Project 5 : Face Detection with a Sliding Window

Positive and Negative Features

In preparation for detecting actual faces, the SVM first need training to distinguish between correct and incorrect detections. So using the positive sample images of faces and negative images of non-faces, the HOG features for all training data were extracted. The positive samples were already 36x36, which required only setting the HOG cell size (initially set as 6). But for negative samples, random points were generated throughout the image, then used those random points as left-top-corner point for a 36x36 crop, which were again converted to HOG features of specified cell size.

The image on the right is the visualization of the learned detector from the face images of size 36x36, with 6x6 HOG feature vectors. It's interesting to note the resemblance of a face contour shown through the image. Also, each cluster of vectors are symmetrical through the center vertical line (approximately 65 on the x-axis), much like a face. This indicates that the detector has successfully extracted significant structures of the faces given in the training example. However it's also worth noting that all the positive training images were centered and were front-facing faces, which might have facilitated the training process. Therefore, it is easily predictable that the detector will fail non-front-facing faces.

Sliding Window Face Detector

After training the SVM with positive and negative training samples, the test images were now ready to be detected for their faces. First the image is converted to HOG features using the same cell size used during training time. Then using the cell size as the size of the window, the HOG image features are converted to a single vector. This vector is then evaluated through the SVM trained beforehand. And if the score of the feature is greater than the threshold, the face is found! This process is repeated with varioius scales of windows because there are varied sizes of faces in the image. In order to vary the size of the bounding boxes, the size of the images are resized to various scales and the size of the window stays the same. This is inherently similar to varying the size of the actual bounding boxes, but easier to implement.

Parameter Tuning and Results

The implementation itself is not overly complicated, but the majority of the time were spent on parameter tuning. Some of the parameters I have toyed with include:

  1. SVM score threshold
  2. Number and size of scales
  3. Number of negative samples

The average precision shown on the right is one of the best performances through parameter tuning. This is above the expected precision for a cell size of 6. The threshold were -0.25, image scales ranged from 0.05 to 1.05 with step size 0.05, and 670000 negative samples. In general, having more various scales improved precision, whereas the number of samples occasionlly improved precision, possibly due to the randomness of the negative feature extractor.
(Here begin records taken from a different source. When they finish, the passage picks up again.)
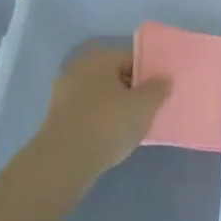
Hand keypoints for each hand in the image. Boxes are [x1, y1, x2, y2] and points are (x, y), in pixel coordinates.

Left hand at [35, 47, 169, 180]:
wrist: (63, 161)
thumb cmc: (108, 124)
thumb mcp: (144, 107)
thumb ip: (158, 89)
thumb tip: (163, 79)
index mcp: (100, 59)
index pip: (132, 59)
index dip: (148, 75)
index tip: (159, 94)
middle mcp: (79, 69)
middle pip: (114, 76)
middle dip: (131, 91)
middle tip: (148, 110)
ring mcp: (64, 93)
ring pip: (100, 96)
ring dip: (115, 107)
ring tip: (131, 127)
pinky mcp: (56, 117)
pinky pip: (87, 113)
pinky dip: (99, 121)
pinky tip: (110, 137)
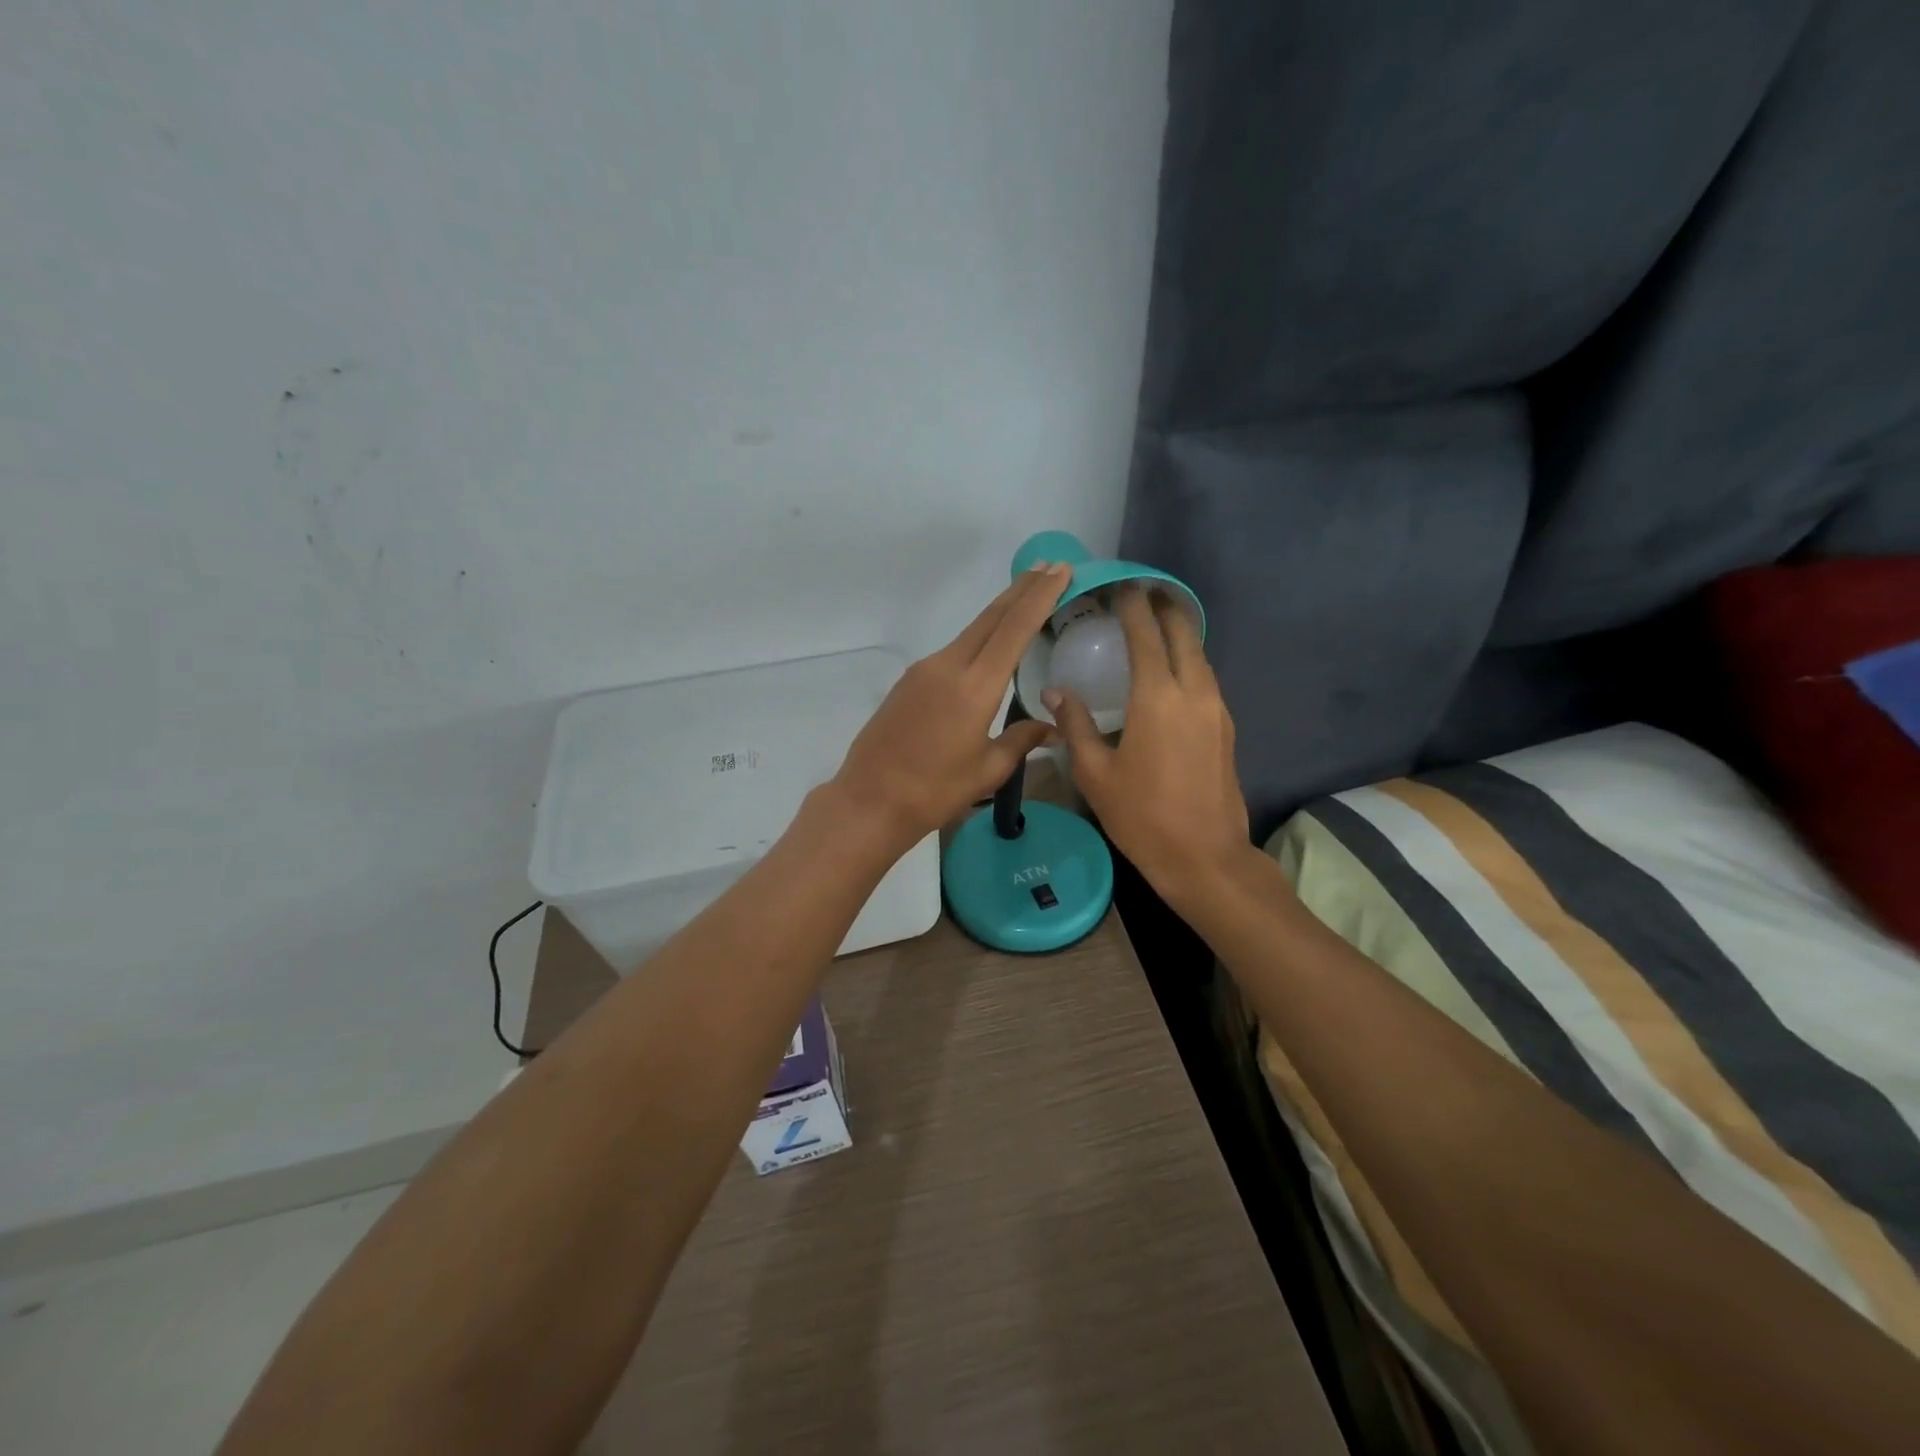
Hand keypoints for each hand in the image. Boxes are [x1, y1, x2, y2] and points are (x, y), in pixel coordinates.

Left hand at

So even with 10000 negative examples, an average precision of 86.6 were produced. The parameter I had most trouble were the SVM score threshold because intuitively having higher score values would be a stricter classifier which should eliminate false positives. However having lower threshold tend to produce higher precisions. I would suspect implementing hard mining the negatives would greatly improve this issue. Also, I have tried adjusting the lambda value for the SVM training, and the default value of 0.0001 produced the best average precision overall.

On top is an image similar to the first figure, but in more detail is the HOG descriptor using cell size of 3. Whereas the previous image with cell size of 6 was a rough contour of a face, this image shows more detail, including the contours of eyes, nose, and mouth. It's not suprising that the precision output 0.905 despite having less number of scales (scale step of 0.1, which is half of the original implementation above) to account for the slow computation time. This strongly suggests the importance of descriptive feature extraction, possibly more so than parameter tuning.

Interesting Example

As a last note, out of all the testing result images, I found the image above most interesting. There are 6 people in the image, but only one front facing person. All of the side view images were not detected, with an exception of the occluded side face on the left top corner. It's suprising how accurately the occluded face has been detected, which could be luck since all of the other side facing faces with no occlusions were not detected.